Try it >>
In exact form, set down only those lines of the material that run from its first line to the line with "more manageable.", inclusive.

**** Material to process

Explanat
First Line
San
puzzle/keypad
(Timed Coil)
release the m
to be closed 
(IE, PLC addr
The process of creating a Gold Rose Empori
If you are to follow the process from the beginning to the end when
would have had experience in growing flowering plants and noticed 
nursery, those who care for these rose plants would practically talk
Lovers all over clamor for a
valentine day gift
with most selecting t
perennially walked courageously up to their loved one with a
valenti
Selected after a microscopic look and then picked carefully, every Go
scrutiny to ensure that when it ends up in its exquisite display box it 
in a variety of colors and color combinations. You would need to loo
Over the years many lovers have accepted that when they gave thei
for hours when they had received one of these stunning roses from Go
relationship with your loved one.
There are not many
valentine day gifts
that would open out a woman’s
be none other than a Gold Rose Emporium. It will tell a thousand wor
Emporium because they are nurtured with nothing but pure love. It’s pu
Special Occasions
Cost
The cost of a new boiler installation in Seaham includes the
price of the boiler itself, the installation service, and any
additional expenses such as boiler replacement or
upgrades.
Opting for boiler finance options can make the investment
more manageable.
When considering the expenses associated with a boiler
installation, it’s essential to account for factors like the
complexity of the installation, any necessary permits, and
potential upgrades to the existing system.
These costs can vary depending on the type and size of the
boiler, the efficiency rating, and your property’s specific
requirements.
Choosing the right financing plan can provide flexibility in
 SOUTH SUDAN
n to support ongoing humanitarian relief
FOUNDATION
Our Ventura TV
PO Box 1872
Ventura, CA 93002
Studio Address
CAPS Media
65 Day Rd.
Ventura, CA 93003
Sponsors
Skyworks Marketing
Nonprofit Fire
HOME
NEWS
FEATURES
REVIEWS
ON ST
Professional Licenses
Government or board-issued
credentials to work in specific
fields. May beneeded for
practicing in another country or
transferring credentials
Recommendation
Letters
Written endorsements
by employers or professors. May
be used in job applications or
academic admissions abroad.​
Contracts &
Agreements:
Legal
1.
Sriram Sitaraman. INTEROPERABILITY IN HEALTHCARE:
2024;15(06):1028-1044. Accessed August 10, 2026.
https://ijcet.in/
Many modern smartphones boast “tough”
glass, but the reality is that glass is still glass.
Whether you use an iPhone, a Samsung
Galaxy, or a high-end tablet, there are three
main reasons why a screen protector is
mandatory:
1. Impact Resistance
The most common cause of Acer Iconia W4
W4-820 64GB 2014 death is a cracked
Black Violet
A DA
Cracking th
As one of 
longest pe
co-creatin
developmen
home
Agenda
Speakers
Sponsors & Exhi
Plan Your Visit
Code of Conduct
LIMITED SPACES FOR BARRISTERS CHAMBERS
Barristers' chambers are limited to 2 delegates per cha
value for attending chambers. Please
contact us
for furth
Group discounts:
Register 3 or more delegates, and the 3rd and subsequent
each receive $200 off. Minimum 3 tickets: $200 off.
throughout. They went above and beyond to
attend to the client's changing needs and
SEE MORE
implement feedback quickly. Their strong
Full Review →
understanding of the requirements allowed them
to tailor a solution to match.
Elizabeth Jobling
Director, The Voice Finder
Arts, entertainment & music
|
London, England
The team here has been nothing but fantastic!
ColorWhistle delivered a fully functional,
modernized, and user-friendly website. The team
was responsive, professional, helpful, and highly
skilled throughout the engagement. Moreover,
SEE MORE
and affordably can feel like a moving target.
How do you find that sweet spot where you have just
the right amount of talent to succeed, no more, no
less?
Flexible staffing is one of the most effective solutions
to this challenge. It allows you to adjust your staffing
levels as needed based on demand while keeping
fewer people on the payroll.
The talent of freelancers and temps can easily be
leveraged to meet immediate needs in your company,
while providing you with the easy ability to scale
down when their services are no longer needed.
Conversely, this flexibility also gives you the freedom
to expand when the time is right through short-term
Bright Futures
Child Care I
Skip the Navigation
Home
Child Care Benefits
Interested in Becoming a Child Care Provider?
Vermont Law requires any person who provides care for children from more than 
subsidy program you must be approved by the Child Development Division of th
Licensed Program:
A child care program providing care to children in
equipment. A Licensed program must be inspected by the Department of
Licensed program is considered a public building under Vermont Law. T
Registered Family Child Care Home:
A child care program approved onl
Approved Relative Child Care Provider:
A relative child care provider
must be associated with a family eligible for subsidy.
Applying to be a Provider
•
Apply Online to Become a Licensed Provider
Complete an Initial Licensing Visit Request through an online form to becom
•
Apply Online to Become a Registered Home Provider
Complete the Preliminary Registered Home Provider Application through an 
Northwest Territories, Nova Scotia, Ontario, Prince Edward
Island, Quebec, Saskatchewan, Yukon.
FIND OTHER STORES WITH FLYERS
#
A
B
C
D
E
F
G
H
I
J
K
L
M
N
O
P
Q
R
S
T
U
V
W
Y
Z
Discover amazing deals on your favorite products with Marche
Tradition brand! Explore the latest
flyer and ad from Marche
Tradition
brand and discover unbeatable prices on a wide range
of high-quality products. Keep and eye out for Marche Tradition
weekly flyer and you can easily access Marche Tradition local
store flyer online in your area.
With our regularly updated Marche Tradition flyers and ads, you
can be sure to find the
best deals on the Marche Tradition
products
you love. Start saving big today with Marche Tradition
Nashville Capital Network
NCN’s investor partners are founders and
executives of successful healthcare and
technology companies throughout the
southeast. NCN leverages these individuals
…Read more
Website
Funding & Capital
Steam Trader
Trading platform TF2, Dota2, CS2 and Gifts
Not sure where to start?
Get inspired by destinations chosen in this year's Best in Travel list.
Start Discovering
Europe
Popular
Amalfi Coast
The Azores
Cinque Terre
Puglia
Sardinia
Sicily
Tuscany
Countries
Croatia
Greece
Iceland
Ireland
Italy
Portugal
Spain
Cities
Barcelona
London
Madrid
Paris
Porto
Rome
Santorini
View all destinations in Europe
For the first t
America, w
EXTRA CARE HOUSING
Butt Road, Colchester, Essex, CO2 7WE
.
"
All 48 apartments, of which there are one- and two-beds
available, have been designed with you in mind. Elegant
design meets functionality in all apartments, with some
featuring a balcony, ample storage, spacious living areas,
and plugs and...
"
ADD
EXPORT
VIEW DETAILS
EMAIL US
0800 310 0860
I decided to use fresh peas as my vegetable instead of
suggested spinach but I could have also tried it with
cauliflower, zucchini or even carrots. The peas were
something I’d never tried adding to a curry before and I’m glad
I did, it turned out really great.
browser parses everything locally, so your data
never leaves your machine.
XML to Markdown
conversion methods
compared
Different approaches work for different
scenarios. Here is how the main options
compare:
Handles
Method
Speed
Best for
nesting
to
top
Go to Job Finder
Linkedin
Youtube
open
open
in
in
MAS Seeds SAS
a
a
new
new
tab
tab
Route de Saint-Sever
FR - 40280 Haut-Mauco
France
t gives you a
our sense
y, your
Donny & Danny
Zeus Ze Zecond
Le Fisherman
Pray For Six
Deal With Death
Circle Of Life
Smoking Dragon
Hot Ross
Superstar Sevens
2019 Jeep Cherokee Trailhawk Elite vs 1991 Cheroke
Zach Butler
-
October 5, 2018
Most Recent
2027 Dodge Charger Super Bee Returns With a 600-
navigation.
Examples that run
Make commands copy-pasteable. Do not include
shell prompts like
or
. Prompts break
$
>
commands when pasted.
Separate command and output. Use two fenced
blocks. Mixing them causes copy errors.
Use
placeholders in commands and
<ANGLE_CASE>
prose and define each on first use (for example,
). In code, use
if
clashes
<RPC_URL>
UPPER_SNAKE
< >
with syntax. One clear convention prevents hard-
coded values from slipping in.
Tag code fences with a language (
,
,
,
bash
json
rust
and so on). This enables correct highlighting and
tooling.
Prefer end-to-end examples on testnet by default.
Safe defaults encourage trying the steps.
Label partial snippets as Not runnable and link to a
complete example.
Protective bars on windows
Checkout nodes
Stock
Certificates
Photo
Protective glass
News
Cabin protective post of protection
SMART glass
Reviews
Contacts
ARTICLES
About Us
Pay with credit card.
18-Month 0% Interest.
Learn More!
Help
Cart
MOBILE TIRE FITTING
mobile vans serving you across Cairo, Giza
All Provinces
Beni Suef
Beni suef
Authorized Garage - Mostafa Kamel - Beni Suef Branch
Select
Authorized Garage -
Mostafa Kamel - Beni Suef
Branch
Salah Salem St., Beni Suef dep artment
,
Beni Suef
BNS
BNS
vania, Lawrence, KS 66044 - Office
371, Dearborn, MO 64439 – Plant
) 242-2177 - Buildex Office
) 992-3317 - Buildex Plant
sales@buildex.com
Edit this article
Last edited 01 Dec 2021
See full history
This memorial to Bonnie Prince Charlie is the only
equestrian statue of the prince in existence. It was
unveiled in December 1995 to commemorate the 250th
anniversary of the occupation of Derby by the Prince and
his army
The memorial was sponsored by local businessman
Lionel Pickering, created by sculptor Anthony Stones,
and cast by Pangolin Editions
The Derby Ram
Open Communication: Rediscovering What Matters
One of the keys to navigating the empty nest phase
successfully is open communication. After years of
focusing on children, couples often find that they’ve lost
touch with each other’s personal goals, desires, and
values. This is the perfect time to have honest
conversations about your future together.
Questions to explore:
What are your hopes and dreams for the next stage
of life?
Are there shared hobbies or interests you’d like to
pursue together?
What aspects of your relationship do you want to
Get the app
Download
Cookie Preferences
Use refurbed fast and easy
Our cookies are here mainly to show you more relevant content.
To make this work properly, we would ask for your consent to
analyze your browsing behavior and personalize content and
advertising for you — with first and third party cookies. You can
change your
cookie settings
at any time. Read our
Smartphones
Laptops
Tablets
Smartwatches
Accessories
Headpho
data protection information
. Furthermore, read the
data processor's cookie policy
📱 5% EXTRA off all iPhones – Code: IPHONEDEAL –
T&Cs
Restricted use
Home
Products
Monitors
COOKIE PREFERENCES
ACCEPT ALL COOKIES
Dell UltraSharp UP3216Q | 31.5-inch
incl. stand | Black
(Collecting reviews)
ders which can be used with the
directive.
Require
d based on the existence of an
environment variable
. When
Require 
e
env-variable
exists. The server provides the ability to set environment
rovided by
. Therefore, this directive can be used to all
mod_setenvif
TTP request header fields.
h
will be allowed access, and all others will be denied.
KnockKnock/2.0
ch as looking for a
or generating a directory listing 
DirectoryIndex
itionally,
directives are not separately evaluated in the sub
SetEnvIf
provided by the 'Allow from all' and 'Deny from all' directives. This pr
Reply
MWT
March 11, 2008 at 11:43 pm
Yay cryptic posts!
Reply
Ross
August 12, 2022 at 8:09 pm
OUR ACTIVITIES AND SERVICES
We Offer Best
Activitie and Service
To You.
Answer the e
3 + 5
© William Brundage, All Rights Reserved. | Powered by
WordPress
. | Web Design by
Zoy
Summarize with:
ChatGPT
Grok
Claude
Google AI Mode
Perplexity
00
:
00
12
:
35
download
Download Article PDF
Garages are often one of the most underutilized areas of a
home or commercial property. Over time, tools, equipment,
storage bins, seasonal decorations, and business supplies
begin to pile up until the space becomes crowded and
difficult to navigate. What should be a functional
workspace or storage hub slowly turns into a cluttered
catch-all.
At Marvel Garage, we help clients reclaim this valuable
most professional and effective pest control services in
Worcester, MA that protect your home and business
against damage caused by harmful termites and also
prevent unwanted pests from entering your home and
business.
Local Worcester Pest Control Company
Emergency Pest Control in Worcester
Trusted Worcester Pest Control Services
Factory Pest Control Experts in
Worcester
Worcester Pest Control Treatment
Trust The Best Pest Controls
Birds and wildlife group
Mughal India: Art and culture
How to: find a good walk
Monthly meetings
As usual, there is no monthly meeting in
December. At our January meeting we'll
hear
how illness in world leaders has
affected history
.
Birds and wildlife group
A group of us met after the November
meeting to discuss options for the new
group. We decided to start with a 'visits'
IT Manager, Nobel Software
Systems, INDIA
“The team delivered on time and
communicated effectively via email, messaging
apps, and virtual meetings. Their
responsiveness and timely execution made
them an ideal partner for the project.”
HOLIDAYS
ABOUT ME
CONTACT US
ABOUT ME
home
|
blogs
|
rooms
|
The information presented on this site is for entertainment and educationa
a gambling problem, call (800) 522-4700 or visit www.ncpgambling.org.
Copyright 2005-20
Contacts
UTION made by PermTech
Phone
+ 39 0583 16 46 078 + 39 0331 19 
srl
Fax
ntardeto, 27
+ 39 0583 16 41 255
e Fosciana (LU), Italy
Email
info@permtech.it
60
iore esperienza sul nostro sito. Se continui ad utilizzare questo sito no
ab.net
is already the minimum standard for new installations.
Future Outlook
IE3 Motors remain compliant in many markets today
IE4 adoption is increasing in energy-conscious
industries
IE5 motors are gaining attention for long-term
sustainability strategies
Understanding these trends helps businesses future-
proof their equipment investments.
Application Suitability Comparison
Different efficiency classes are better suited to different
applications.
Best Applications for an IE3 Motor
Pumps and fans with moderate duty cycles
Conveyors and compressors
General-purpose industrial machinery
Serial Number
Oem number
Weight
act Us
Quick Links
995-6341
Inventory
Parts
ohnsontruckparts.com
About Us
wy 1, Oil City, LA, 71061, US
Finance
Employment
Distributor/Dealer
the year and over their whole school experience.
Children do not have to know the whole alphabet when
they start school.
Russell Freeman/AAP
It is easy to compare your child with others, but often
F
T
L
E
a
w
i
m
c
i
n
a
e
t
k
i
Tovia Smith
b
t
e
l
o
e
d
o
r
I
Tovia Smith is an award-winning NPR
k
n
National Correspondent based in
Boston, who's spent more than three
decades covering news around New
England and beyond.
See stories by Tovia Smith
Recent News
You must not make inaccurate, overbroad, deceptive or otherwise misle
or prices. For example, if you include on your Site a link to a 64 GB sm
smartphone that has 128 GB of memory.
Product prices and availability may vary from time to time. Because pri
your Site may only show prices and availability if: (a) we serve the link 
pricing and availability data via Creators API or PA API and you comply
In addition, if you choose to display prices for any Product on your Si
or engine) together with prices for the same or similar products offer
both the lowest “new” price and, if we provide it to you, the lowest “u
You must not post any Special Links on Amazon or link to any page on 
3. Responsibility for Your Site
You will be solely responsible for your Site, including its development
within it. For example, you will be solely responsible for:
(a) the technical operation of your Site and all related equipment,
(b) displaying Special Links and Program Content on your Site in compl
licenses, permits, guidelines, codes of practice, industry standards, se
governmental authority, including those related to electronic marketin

********

Completed exercise >>
Explanat
First Line
San
puzzle/keypad
(Timed Coil)
release the m
to be closed 
(IE, PLC addr
The process of creating a Gold Rose Empori
If you are to follow the process from the beginning to the end when
would have had experience in growing flowering plants and noticed 
nursery, those who care for these rose plants would practically talk
Lovers all over clamor for a
valentine day gift
with most selecting t
perennially walked courageously up to their loved one with a
valenti
Selected after a microscopic look and then picked carefully, every Go
scrutiny to ensure that when it ends up in its exquisite display box it 
in a variety of colors and color combinations. You would need to loo
Over the years many lovers have accepted that when they gave thei
for hours when they had received one of these stunning roses from Go
relationship with your loved one.
There are not many
valentine day gifts
that would open out a woman’s
be none other than a Gold Rose Emporium. It will tell a thousand wor
Emporium because they are nurtured with nothing but pure love. It’s pu
Special Occasions
Cost
The cost of a new boiler installation in Seaham includes the
price of the boiler itself, the installation service, and any
additional expenses such as boiler replacement or
upgrades.
Opting for boiler finance options can make the investment
more manageable.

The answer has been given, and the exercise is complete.